Director – Ridley Scott (Gladiator)
Cast – Jodie Comer, Matt Damon, Adam Driver, Ben Affleck
Plot – Based on the true story of one of France’s most renowned duels to the death that involved knight Jean de Carrouges (Damon) and his one time friend and squire Jacques Le Gris (Driver) after Carruoges wife Marguerite (Comer) accuses Le Gris of an horrific act of violence against her.
“I say before all of you, I spoke the truth!”
Review by Eddie on 22/10/2021
His best film since 2007’s American Gangster, Ridley Scott’s newest two hour plus dramatic epic The Last Duel see’s the esteemed British director team up with stars and screenwriters Ben Affleck and Matt Damon (with help on the writing front from fellow filmmaker Nicole Holofcener) to deliver a gripping, confronting and even grueling examination of one of France’s most infamous duels of the middle ages that may not appear to be on paper as tension ridden and engaging as it is as a finished product.
Those expecting more Kingdom of Heaven, Robin Hood or Gladiator old school Scott may be disappointed by what Duel offers, despite the fact the infrequent battle scenes here are some of the best you’ve likely seen on the big screen in some time, but as the film breaks away into three distinct acts exploring the version of events that form the crux of this story from the viewpoint of Matt Damon’s dedicated knight Jean de Carrouges, Adam Driver’s charming but potentially devious squire Jacques Le Gris and Jodie Comer’s intelligent but repressed wife Marguerite, Duel becomes one of Scott’s most incendiary and challenging films of his long-standing career.

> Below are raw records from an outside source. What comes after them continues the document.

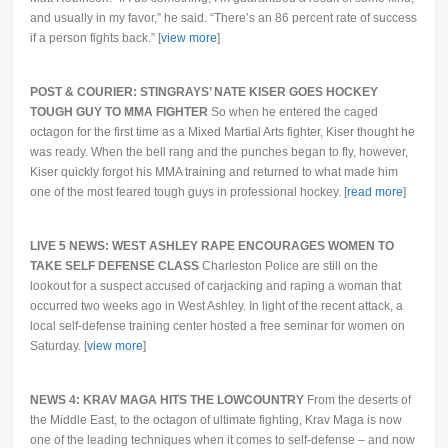
and usually in my favor,” he said. “There’s an 86 percent rate of success
if a person fights back.” [
view more
]
POST & COURIER: STINGRAYS’ NATE KISER GOES HOCKEY
TOUGH GUY TO MMA FIGHTER
So when he entered the caged
octagon for the first time as a Mixed Martial Arts fighter, Kiser thought he
was ready. When the bell rang and the punches began to fly, however,
Kiser quickly forgot his MMA training and returned to what made him
one of the most feared tough guys in professional hockey. [
read more
]
LIVE 5 NEWS: WEST ASHLEY RAPE ENCOURAGES WOMEN TO
TAKE SELF DEFENSE CLASS
Charleston Police are still on the
lookout for a suspect accused of carjacking and raping a woman that
occurred two weeks ago in West Ashley. In light of the recent attack, a
local self-defense training center hosted a free seminar for women on
Saturday. [
view more
]
NEWS 4: KRAV MAGA HITS THE LOWCOUNTRY
From the deserts of
the Middle East, to the octagon of ultimate fighting, Krav Maga is now
one of the leading techniques when it comes to self-defense – and now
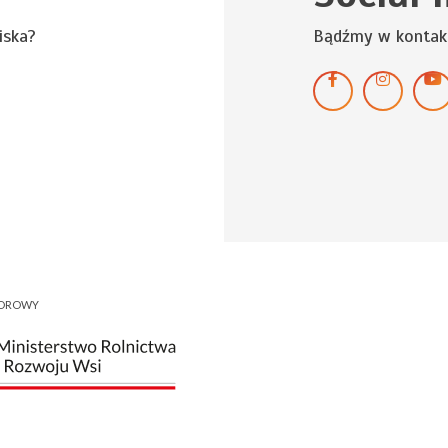
iska?
Bądźmy w kontak
NOROWY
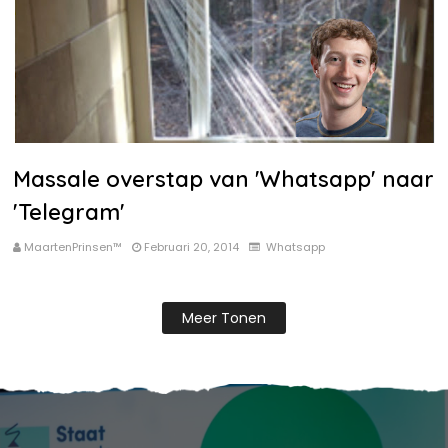
Massale overstap van 'Whatsapp' naar
'Telegram'
MaartenPrinsen™
Februari 20, 2014
Whatsapp
Meer Tonen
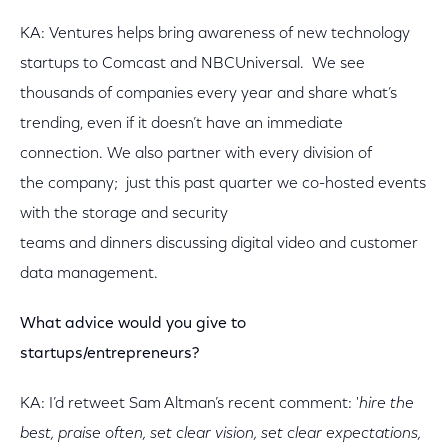
KA: Ventures helps bring awareness of new technology
startups to Comcast and NBCUniversal. We see
thousands of companies every year and share what’s
trending, even if it doesn’t have an immediate
connection. We also partner with every division of
the company; just this past quarter we co-hosted events
with the storage and security
teams and dinners discussing digital video and customer
data management.
What advice would you give to
startups/entrepreneurs?
KA: I’d retweet Sam Altman’s recent comment: '
hire the
best, praise often, set clear vision, set clear expectations,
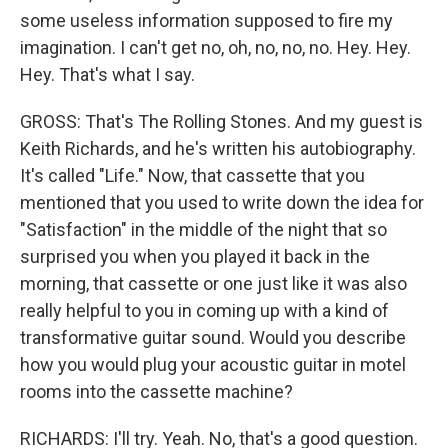
some useless information supposed to fire my
imagination. I can't get no, oh, no, no, no. Hey. Hey.
Hey. That's what I say.
GROSS: That's The Rolling Stones. And my guest is
Keith Richards, and he's written his autobiography.
It's called "Life." Now, that cassette that you
mentioned that you used to write down the idea for
"Satisfaction" in the middle of the night that so
surprised you when you played it back in the
morning, that cassette or one just like it was also
really helpful to you in coming up with a kind of
transformative guitar sound. Would you describe
how you would plug your acoustic guitar in motel
rooms into the cassette machine?
RICHARDS: I'll try. Yeah. No, that's a good question.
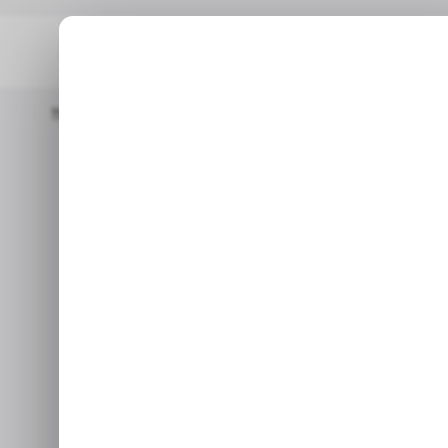
Home
/ News
Here Are The PS Plus Monthly Games For Septe
/ NEWS
GAMING
PL
/ NEWS
GAMING
PL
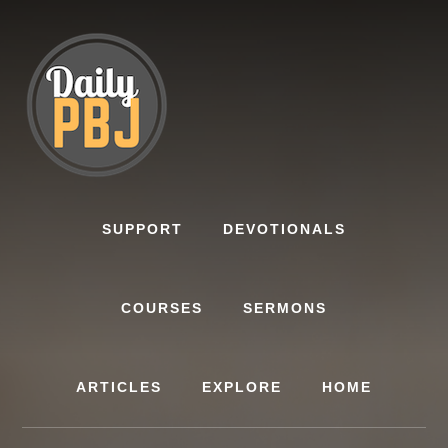
Skip
to
content
SUPPORT
DEVOTIONALS
COURSES
SERMONS
ARTICLES
EXPLORE
HOME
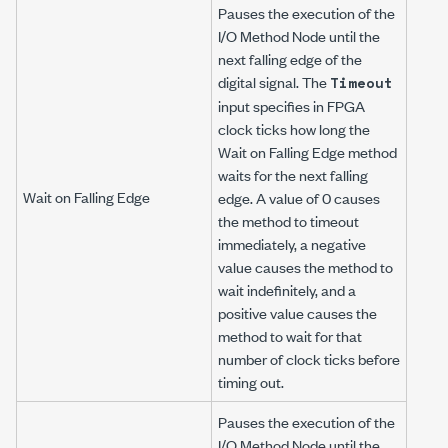
Pauses the execution of the
I/O Method Node until the
next falling edge of the
digital signal. The
Timeout
input specifies in FPGA
clock ticks how long the
Wait on Falling Edge method
waits for the next falling
Wait on Falling Edge
edge. A value of 0 causes
the method to timeout
immediately, a negative
value causes the method to
wait indefinitely, and a
positive value causes the
method to wait for that
number of clock ticks before
timing out.
Pauses the execution of the
I/O Method Node until the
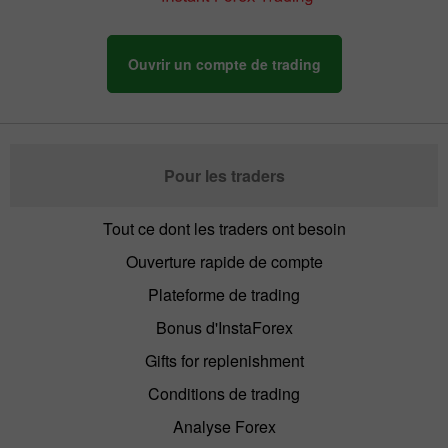
Ouvrir un compte de trading
Pour les traders
Tout ce dont les traders ont besoin
Ouverture rapide de compte
Plateforme de trading
Bonus d'InstaForex
Gifts for replenishment
Conditions de trading
Analyse Forex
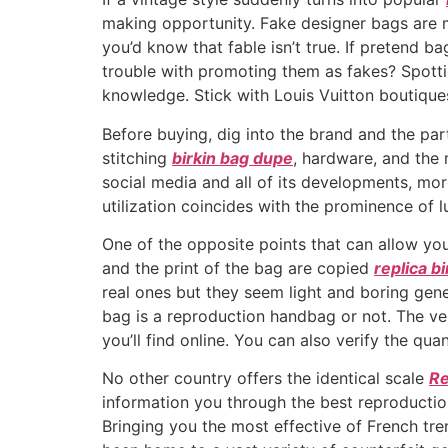
making opportunity. Fake designer bags are ma
you’d know that fable isn’t true. If pretend 
trouble with promoting them as fakes? Spott
knowledge. Stick with Louis Vuitton boutiques
Before buying, dig into the brand and the par
stitching
birkin bag dupe
, hardware, and the 
social media and all of its developments, mor
utilization coincides with the prominence of 
One of the opposite points that can allow you
and the print of the bag are copied
replica b
real ones but they seem light and boring gene
bag is a reproduction handbag or not. The ver
you’ll find online. You can also verify the qua
No other country offers the identical scale
Re
information you through the best reproductio
Bringing you the most effective of French tren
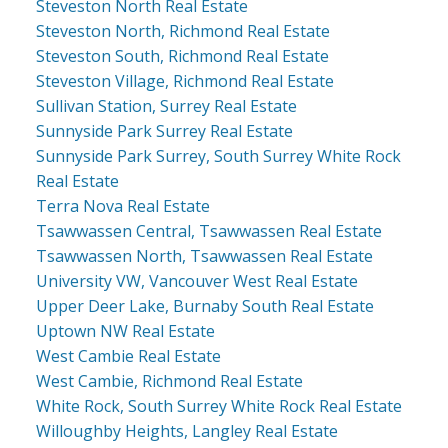
Steveston North Real Estate
Steveston North, Richmond Real Estate
Steveston South, Richmond Real Estate
Steveston Village, Richmond Real Estate
Sullivan Station, Surrey Real Estate
Sunnyside Park Surrey Real Estate
Sunnyside Park Surrey, South Surrey White Rock
Real Estate
Terra Nova Real Estate
Tsawwassen Central, Tsawwassen Real Estate
Tsawwassen North, Tsawwassen Real Estate
University VW, Vancouver West Real Estate
Upper Deer Lake, Burnaby South Real Estate
Uptown NW Real Estate
West Cambie Real Estate
West Cambie, Richmond Real Estate
White Rock, South Surrey White Rock Real Estate
Willoughby Heights, Langley Real Estate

Duel takes its time to get its full head of steam in momentum, with viewers likely to find themselves trying hard to wrap their minds around everything going on in the early stages of the film with Scott rushing around through time and locations to get Duel to the place it needs to be to really take hold but once it finds its groove, the brilliant collection of performances (with Ben Affleck a surprising joy also in small amounts of screen-time as the blond haired royal Pierre d’Alençon) and clever way of exploring a life defining moment for all involved and what lead them to the particular instance in time ensuring Duel will have you under its spell right up until a heart pounding and masterfully staged finale.
Amongst all the technical prowess and storytelling genius are a number of intriguing sub stories to take note of with Duel offering rising British star Jodie Comer her biggest Hollywood breakthrough yet, with her turn as the charming Marguerite likely to get her attention at the soon to arrive awards season, why the ever impressive Driver is as good as his ever been as the smirking, devilishly charming and detestable Jacques Le Gris.
It’s a real shame that by the time many would’ve seen Duel the story that will prevail most prominently about this mature and topical production will be around its noteworthy failings to capture audiences at the box office booths around the world and in a time and place where these type of adult oriented dramas are becoming less common commodities, it’s a real shame Scott’s best work in decades will have to work hard in the year’s to come to find its true worth in audiences minds.
Final Say –
It’s not always easy to watch but The Last Duel is one of the best examples of the medieval drama in some time and with a raft of quality performances and smart filmmaking, Ridley Scott’s latest films stands out as one of the best mainstream releases of 2021.